Additional information and guidance

The model the candidates create should guide them to the best way to present the working model to an audience and they can then work accordingly with the tools to show off their work in the best way. This might be by logically structuring e.g. spreadsheets to summarise different views of the data or providing different views of a visual prototype.

3.2 I can present a model and explain its purpose

Candidates should be able to present their working model and explain to an audience what it does and why.

Evidence:  from the files and presentation they produce.

Additional information and guidance 

Candidates need the opportunity to present their model and allow for some questions from the audience to allow them to highlight the best features and explain the purpose for their chosen functions and features. At Level 1 they will need some support in rehearsing their explanation.  This can be used in conjunction with the presentation unit.

3.3 I can receive feedback graciously

Candidates should be able to accept feedback from an audience in a gracious way and take on board anyone's legitimate criticisms of their work.

Evidence:  Assessor observation and from reflections on their portfolio or blog.

Additional information and guidance 

It is generally not easy to take criticism of something you have worked hard at, but candidates need to understand and accept that everyone tackles problems differently and they need to respect other people's comments and expect other people to respect theirs. At Level 1 this might require constant reassurance and support. At Level 2 they should be becoming more routinely able to accept criticism.

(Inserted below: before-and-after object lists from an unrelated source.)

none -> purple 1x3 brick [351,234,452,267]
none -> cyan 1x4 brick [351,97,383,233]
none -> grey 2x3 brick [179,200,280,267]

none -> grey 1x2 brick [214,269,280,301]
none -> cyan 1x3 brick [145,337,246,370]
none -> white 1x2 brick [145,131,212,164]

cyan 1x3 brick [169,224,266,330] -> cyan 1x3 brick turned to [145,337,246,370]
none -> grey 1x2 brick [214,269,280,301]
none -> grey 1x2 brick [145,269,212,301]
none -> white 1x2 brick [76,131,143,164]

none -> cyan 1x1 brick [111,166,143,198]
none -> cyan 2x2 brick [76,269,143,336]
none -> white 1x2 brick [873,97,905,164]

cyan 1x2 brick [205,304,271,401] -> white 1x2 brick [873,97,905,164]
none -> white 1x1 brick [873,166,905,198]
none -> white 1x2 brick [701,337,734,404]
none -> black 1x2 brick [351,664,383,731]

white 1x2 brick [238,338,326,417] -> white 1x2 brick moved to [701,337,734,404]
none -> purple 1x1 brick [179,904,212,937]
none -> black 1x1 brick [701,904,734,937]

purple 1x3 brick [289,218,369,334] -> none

 3.4 I can evaluate the finished work in relation to intentions

Candidates should be able to show clearly that they can see the strengths and weaknesses of their model and match these to some initial design intentions they set themselves.

Evidence:  Assessor observation and from reflections on their portfolio or blog.

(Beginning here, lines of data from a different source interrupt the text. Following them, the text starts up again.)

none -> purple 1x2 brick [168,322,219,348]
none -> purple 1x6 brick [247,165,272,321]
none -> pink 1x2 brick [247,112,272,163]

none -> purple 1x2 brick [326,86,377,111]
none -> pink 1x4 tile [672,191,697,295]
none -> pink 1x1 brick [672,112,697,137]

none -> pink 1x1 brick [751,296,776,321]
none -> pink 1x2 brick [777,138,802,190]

Additional information and guidance 

Candidates should be able to offer some evaluation of their work, although they may need a framework to use as reference until they master this skill. The evaluation should help them design the system more effectively next time. There is no such thing as a perfect system, so they should be encouraged that they got theirs working to a certain standard.

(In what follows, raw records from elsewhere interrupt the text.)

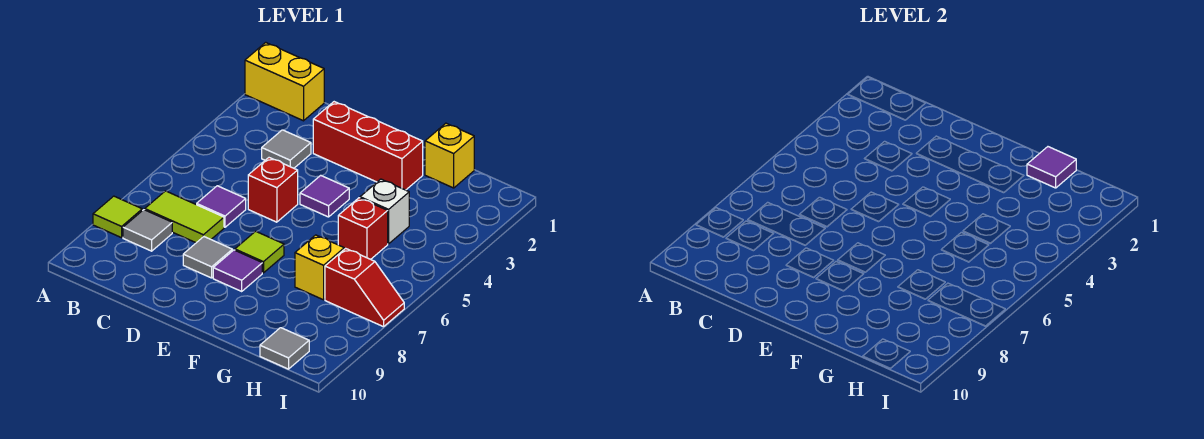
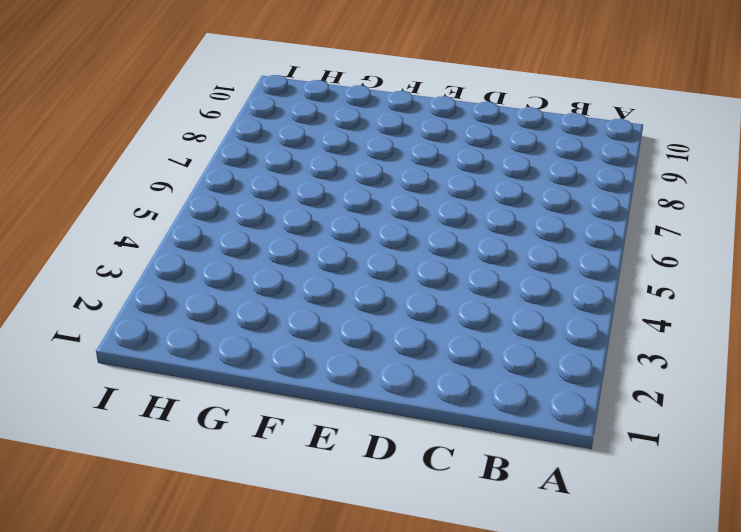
none -> yellow 1x2 brick [245,42,324,121]
none -> lime 1x1 tile [93,196,142,238]
none -> lime 1x2 tile [145,191,224,243]

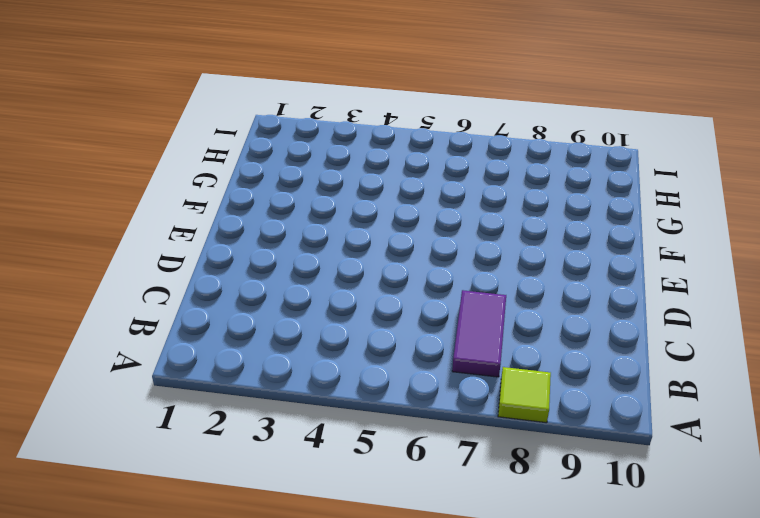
purple 1x2 tile [452,290,506,377] -> lime 1x2 tile [145,191,224,243]
none -> yellow 1x2 brick [245,42,324,121]
none -> grey 1x1 tile [123,210,172,251]
none -> grey 1x1 tile [262,130,311,168]

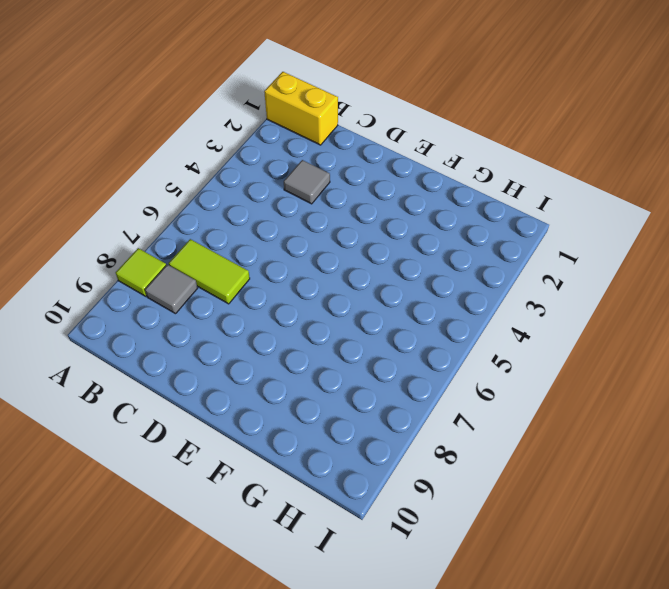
none -> purple 1x1 tile [197,186,246,227]
none -> red 1x3 brick [313,102,423,190]
none -> red 1x1 brick [248,158,298,222]

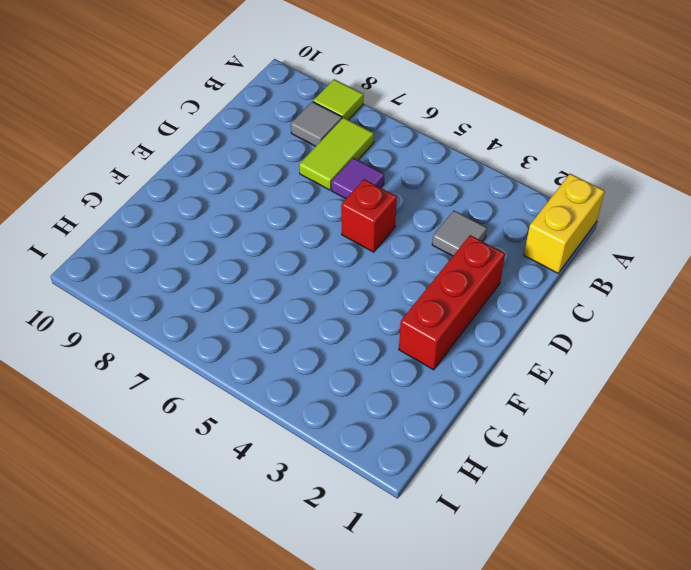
none -> grey 1x1 tile [183,237,232,278]
none -> purple 1x1 tile [300,175,349,217]
none -> lime 1x1 tile [235,231,284,273]

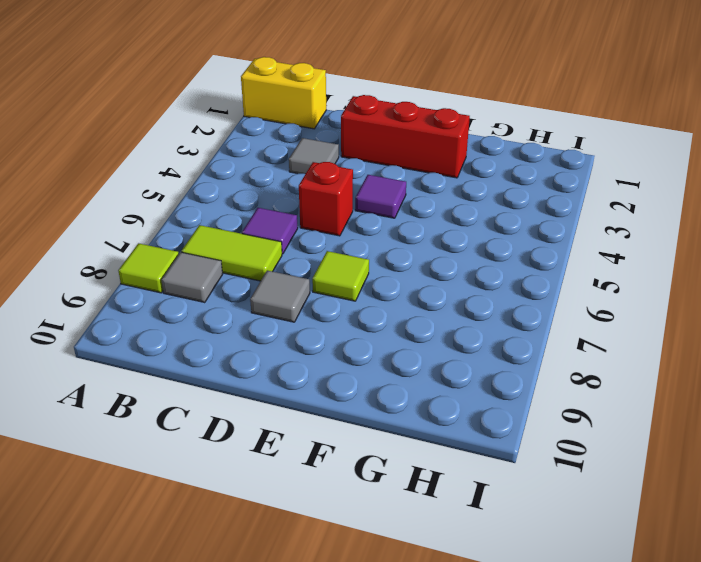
none -> purple 1x1 tile [213,250,262,291]
none -> yellow 1x1 brick [425,123,474,188]
none -> white 1x1 brick [360,179,409,244]

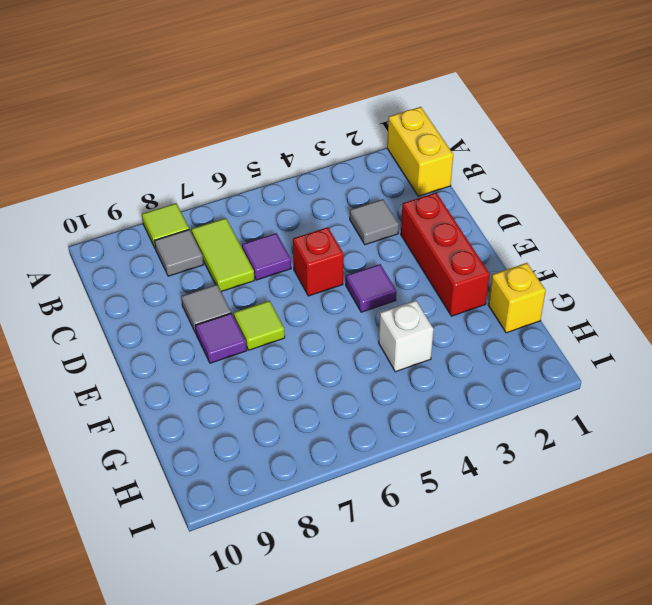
none -> red 1x1 brick [338,198,388,259]
none -> yellow 1x1 brick [295,235,344,300]
none -> red 1x2 slope [325,248,404,327]

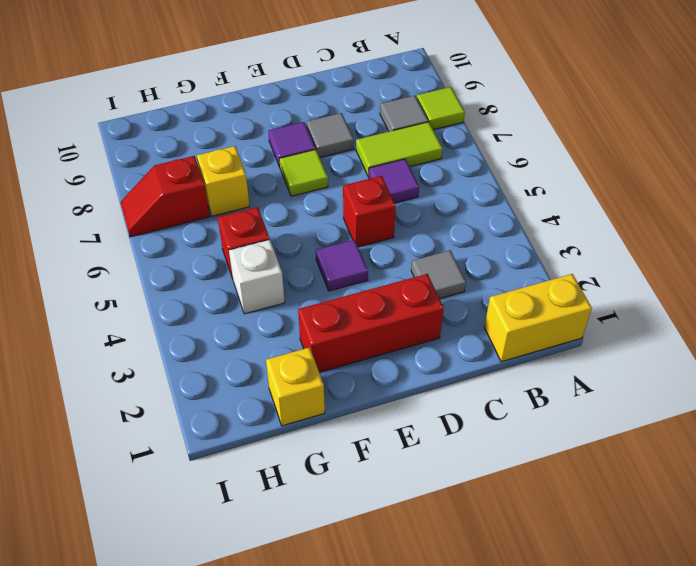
none -> grey 1x1 tile [260,328,309,369]
none -> purple 1x1 tile [1027,147,1076,188]

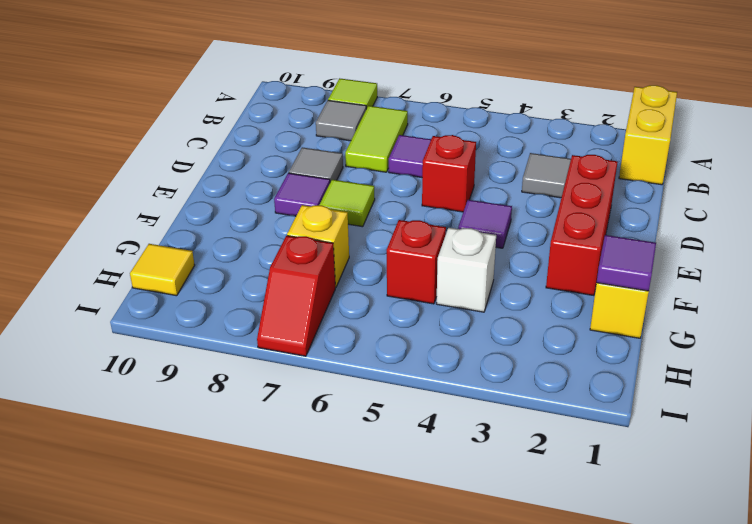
yellow 1x1 tile [130,244,195,296] -> grey 1x1 tile [260,328,309,369]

 3.5 I can assign a copyright license to finished work

Candidates should be able to apply a license to their finished work.

Evidence:  Candidate work or assessor statement that it was discussed as a group.

Additional information and guidance 

Candidates need to be introduced to copyright licenses and how to obtain information about these via the Internet. For example, they should make a declaration that they licensed their work for free use and that it is their own work and any sources of information are referenced to their owner. They should not use copyright tools or information without first gaining permission (or have it provided directly in the license). Any further local constraints can be included in this work but some description of the AUP and copyright should be present. There is no need to have a detailed understanding of very complex terms and conditions at Level 1. At this stage an overview of the main purpose and key requirements is sufficient. They should appreciate that copyright is automatically assigned to them for any original work and that they can license their work in any way they please as a result.


The assessor should keep a record of assessment judgements made for each candidate guided by the above guidance. Criteria should be interpreted in the context of the general descriptors of QCF Level 1 qualifications.  They should make notes of any significant issues for any candidate and be in a position to advise candidates on suitable routes for progression. They must be prepared to enter into dialogue with their Account Manager and provide their assessment records to the Account Manager through the on-line mark book. They should be prepared to provide evidence as a basis for their judgements through reference to candidate e-portfolios. Before authorising certification, the Account Manager must be satisfied that the assessors judgements are sound. In the event of missing evidence, the assessor will be requested to gather appropriate information before the award can be made.